Format the lines running from the line with "ここ数年、コロナウィルスの影" up to and including the last line of the entries as a Markdown table with the columns Row and Line. Number each row and leave out blank lines.

MATERIAL TO PROCESS –
BEGIN

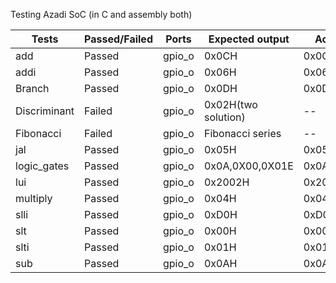 Testing Azadi SoC (in C and assembly both) 

|      Tests     |  Passed/Failed   |      Ports     |  Expected output   |  Actual output   |
|----------------|------------------|----------------|--------------------|------------------|
| add            |     Passed       |      gpio_o    |      0x0CH         |     0x0CH        |
| addi           |     Passed       |      gpio_o    |      0x06H         |     0x06H        |
| Branch         |     Passed       |      gpio_o    |      0x0DH         |     0x0DH        |
| Discriminant   |     Failed       |      gpio_o    | 0x02H(two solution)|       --         |
| Fibonacci      |     Failed       |      gpio_o    |  Fibonacci series  |       --         |
| jal            |     Passed       |      gpio_o    |      0x05H         |     0x05H        |
| logic_gates    |     Passed       |      gpio_o    |   0x0A,0X00,0X01E  | 0x0A,0X00,0X01E  |
| lui            |     Passed       |      gpio_o    |      0x2002H       |     0x2002H      |
| multiply       |     Passed       |      gpio_o    |      0x04H         |     0x04H        |
| slli           |     Passed       |      gpio_o    |      0xD0H         |     0xD0H        |
| slt            |     Passed       |      gpio_o    |      0x00H         |     0x00h        |
| slti           |     Passed       |      gpio_o    |      0x01H         |     0x01H        |
| sub            |     Passed       |      gpio_o    |      0x0AH         |     0x0AH        |
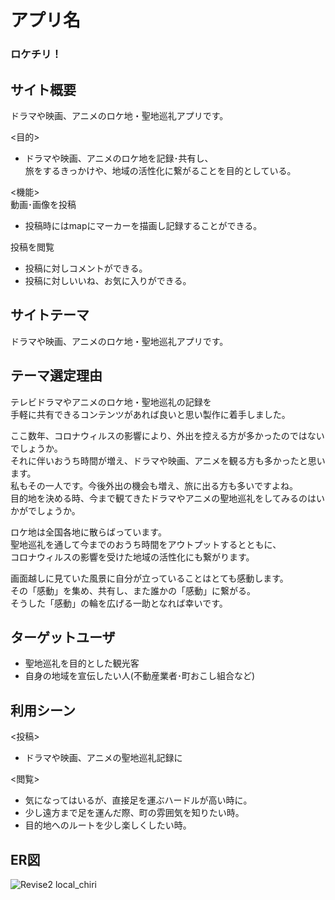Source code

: # アプリ名
### ロケチリ！

## サイト概要
ドラマや映画、アニメのロケ地・聖地巡礼アプリです。

<目的>
- ドラマや映画、アニメのロケ地を記録･共有し、<br>
旅をするきっかけや、地域の活性化に繋がることを目的としている。

<機能><br>
動画･画像を投稿
- 投稿時にはmapにマーカーを描画し記録することができる。

投稿を閲覧
- 投稿に対しコメントができる。
- 投稿に対しいいね、お気に入りができる。

## サイトテーマ
ドラマや映画、アニメのロケ地・聖地巡礼アプリです。

## テーマ選定理由
テレビドラマやアニメのロケ地・聖地巡礼の記録を<br>
手軽に共有できるコンテンツがあれば良いと思い製作に着手しました。

ここ数年、コロナウィルスの影響により、外出を控える方が多かったのではないでしょうか。<br>
それに伴いおうち時間が増え、ドラマや映画、アニメを観る方も多かったと思います。<br>
私もその一人です。今後外出の機会も増え、旅に出る方も多いですよね。<br>
目的地を決める時、今まで観てきたドラマやアニメの聖地巡礼をしてみるのはいかがでしょうか。<br>

ロケ地は全国各地に散らばっています。<br>
聖地巡礼を通して今までのおうち時間をアウトプットするとともに、<br>
コロナウィルスの影響を受けた地域の活性化にも繋がります。<br>

画面越しに見ていた風景に自分が立っていることはとても感動します。<br>
その「感動」を集め、共有し、また誰かの「感動」に繋がる。<br>
そうした「感動」の輪を広げる一助となれば幸いです。<br>

## ターゲットユーザ
- 聖地巡礼を目的とした観光客
- 自身の地域を宣伝したい人(不動産業者･町おこし組合など)

## 利用シーン
<投稿>
- ドラマや映画、アニメの聖地巡礼記録に

<閲覧>
- 気になってはいるが、直接足を運ぶハードルが高い時に。
- 少し遠方まで足を運んだ際、町の雰囲気を知りたい時。
- 目的地へのルートを少し楽しくしたい時。

## ER図
![Revise2  local_chiri](https://user-images.githubusercontent.com/106375669/182026502-7c868a3b-9e33-4a3e-9d64-1463a434c710.png)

END

ANSWER BOX –
| Row | Line |
|---|---|
| 1 | ここ数年、コロナウィルスの影響により、外出を控える方が多かったのではないでしょうか。<br> |
| 2 | それに伴いおうち時間が増え、ドラマや映画、アニメを観る方も多かったと思います。<br> |
| 3 | 私もその一人です。今後外出の機会も増え、旅に出る方も多いですよね。<br> |
| 4 | 目的地を決める時、今まで観てきたドラマやアニメの聖地巡礼をしてみるのはいかがでしょうか。<br> |
| 5 | ロケ地は全国各地に散らばっています。<br> |
| 6 | 聖地巡礼を通して今までのおうち時間をアウトプットするとともに、<br> |
| 7 | コロナウィルスの影響を受けた地域の活性化にも繋がります。<br> |
| 8 | 画面越しに見ていた風景に自分が立っていることはとても感動します。<br> |
| 9 | その「感動」を集め、共有し、また誰かの「感動」に繋がる。<br> |
| 10 | そうした「感動」の輪を広げる一助となれば幸いです。<br> |
| 11 | ## ターゲットユーザ |
| 12 | - 聖地巡礼を目的とした観光客 |
| 13 | - 自身の地域を宣伝したい人(不動産業者･町おこし組合など) |
| 14 | ## 利用シーン |
| 15 | <投稿> |
| 16 | - ドラマや映画、アニメの聖地巡礼記録に |
| 17 | <閲覧> |
| 18 | - 気になってはいるが、直接足を運ぶハードルが高い時に。 |
| 19 | - 少し遠方まで足を運んだ際、町の雰囲気を知りたい時。 |
| 20 | - 目的地へのルートを少し楽しくしたい時。 |
| 21 | ## ER図 |
| 22 | ![Revise2  local_chiri](https://user-images.githubusercontent.com/106375669/182026502-7c868a3b-9e33-4a3e-9d64-1463a434c710.png) |